Sonoma County restaurateurs are racing to prepare themselves for a proposed power outage that could have a devastating impact on their bottom line. At risk: Hundreds, if not thousands of pounds of refrigerated and frozen food that could quickly spoil if their electricity goes out for an extended amount of time.
That’s in addition to the potential revenue loss of having to close their doors for multiple days.
“We’re in the throes of this right now,” said Domenica Catelli, of Catelli’s in Geyserville. With just hours to go before what’s expected to be a significant outage throughout the county, she was scrambling to find some extra refrigerated space and canceling food orders.
“We’re reaching out to everyone we know,” said Catelli. “We’re looking at refrigerated trucks and downsizing what we have,” she said. Throughout the county, the race is on to prepare for what could be several days without power.
The timing, for many, couldn’t be worse. A lack of trained workers, still-slumping tourist revenue and the loss of entire neighborhoods that are still not-yet-rebuilt has taken a serious toll on the restaurant industry.
“This is really what everyone needs right now?” said restaurateur Terri Stark of Stark Reality Restaurants of the continued stress the industry has seen in the last 24 months.
“The timing of it is so eerie and I’m on edge,” she said.
All but one of the six restaurants Stark owns with her husband, Chef Mark Stark, are in proposed outage areas from Healdsburg to Santa Rosa. Her own home is also in one of the zones and Willi’s Wine Bar was among a handful of restaurants that burned in the 2017 wildfires two years ago.
Stark said they’re currently packing their walk-ins with dry ice. Walk-ins are large refrigerated rooms, that range from closet-sized to hundreds of square feet and are imperative for keeping perishable food at safe temperatures.
Stark’s Steakhouse near Santa Rosa’s Railroad Square will be their base of operations if the power goes out. “The Steakhouse will be open and we think we may be pretty busy because people need a place to eat if there’s no power. But we’re just gonna take this one step at a time. We have a huge walk-in there and we can move whatever food to use at that location,” she said.
Stark, along with other restaurateurs say the large refrigeration units typical in restaurants will hold the temperature for up to a day or longer if they remain unopened. But once the refrigeration temperature hits 40 degrees most perishable food like meat or produce, have to be discarded.
“It could be a total loss. If the power is down, we’ll cancel all our orders for the morning, but it’s gonna be touch and go,” she said.

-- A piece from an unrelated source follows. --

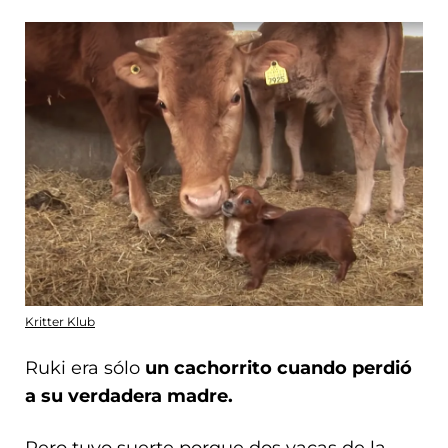
Kritter Klub
Ruki era sólo
un cachorrito cuando perdió
a su verdadera madre.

“I’m making sure I’ve got gas in my generator,” said John Franchetti, of Franchetti’s Gasthaus. Though his Dutton Ave. location isn’t currently on a map of planned outage areas, he’s planning for the worst. In 2017, his restaurant was closed for 15 days while wildfires raged.
“If we have power, I’m going to be open,” said Franchetti.
In Glen Ellen, Ari Weisswasser said his restaurant, Glen Ellen Star, has a busy weekend planned, and he’s not planning to close if he can help it. “Look, I’ve done this before,” said Weisswasser, whose restaurant was perilously close to fires that devastated the surrounding area in 2017. “It would take an earthquake to shut us down. I’m staying open. I’ve done this before and I can do it again,” he said.
In Healdsburg, Dustin Valette said he supports the preventative measures being taken by PGE, though it could seriously affect his businesses. Valette’s father, Bob, is an active duty Cal Fire tanker pilot so the potential for wildfires hits close to home.
“We fully support preventative measures to help save the lives and homes throughout Sonoma County,” he said. “We feel that taking a preventative approach far outweighs the negative effects. If there is a power outage, we will have to close for regular service, although we will be taking this on a case by case basis and plan on having regular service throughout the week,” he said.
Catelli said that despite the worries, the Sonoma County restaurant community is tight-knit and will stick together.
“What I know from what we’ve all been through the last two years is that we’ve gone through a lot and our community is strong,” she said.